Yeah, that seems wrong. I don't think it would involve an out of bounds
read, but we probably could fail to correctly report zlib corruption.
> diff --git a/sha1_file.c b/sha1_file.c
> index 60ff21f..dfcbd76 100644
> --- a/sha1_file.c
> +++ b/sha1_file.c
> @@ -1648,6 +1648,8 @@ unsigned long unpack_object_header_buffer(const
> unsigned char *buf,
>
> int unpack_sha1_header(git_zstream *stream, unsigned char *map, unsigned
> long mapsize, void *buffer, unsigned long bufsiz)
> {
> + int status;
> +
> /* Get the data stream */
> memset(stream, 0, sizeof(*stream));
> stream->next_in = map;
> @@ -1656,7 +1658,15 @@ int unpack_sha1_header(git_zstream *stream, unsigned
> char *map, unsigned long ma
> stream->avail_out = bufsiz;
>
> git_inflate_init(stream);
> - return git_inflate(stream, 0);
> + status = git_inflate(stream, 0);
> + if (status)
> + return status;
> +
> + /* Make sure we got the terminating NUL for the object header */
> + if (!memchr(buffer, '\0', stream->next_out - (unsigned char *)buffer))
> + return -1;
> +
> + return 0;
This doesn't look too invasive as an approach, though I would have done
it differently.
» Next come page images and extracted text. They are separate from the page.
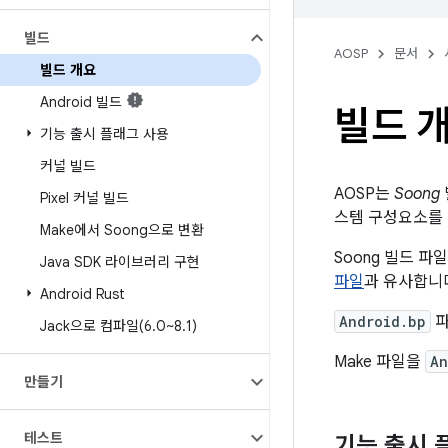
빌드
AOSP
문서
빌드 개요
Android 빌드
빌드 
기능 출시 플래그 사용
커널 빌드
AOSP는
Soong
Pixel 커널 빌드
스템 구성요소를 활
Make에서 Soong으로 변환
Soong 빌드 파
Java SDK 라이브러리 구현
파일
과 유사합니
Android Rust
Android.bp
파
Jack으로 컴파일(6
.
0~8
.
1)
Make 파일을
An
만들기
테스트
기능 출시 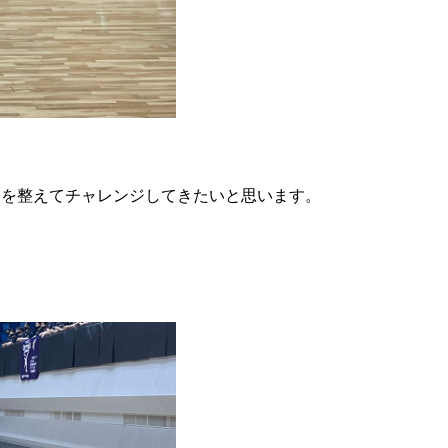
てを整えてチャレンジしてきたいと思います。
We're making the assumption that once there is a NUL,
the header-parser won't do anything stupid, which creates a coupling
between those two bits of code. My inclination would have been to just
treat the header as a ptr/len pair, and make sure the parser never reads
past the end.
But I implemented that, and it _is_ rather invasive. And it's not like
coupling unpack_sha1_header() and parse_sha1_header() is all that
terrible; they are meant to be paired.
I haven't read through your follow-up yet; I'll do that before posting
my version.
> static int unpack_sha1_header_to_strbuf(git_zstream *stream, unsigned char
> *map,
> @@ -1758,6 +1768,8 @@ static int parse_sha1_header_extended(const char *hdr,
> struct object_info *oi,
> char c = *hdr++;
> if (c == ' ')
> break;
> + if (!c)
> + die("invalid object header");
> type_len++;
> }
We keep reading from hdr after this, though I think those bits would all
bail correctly on seeing NUL.
-Peff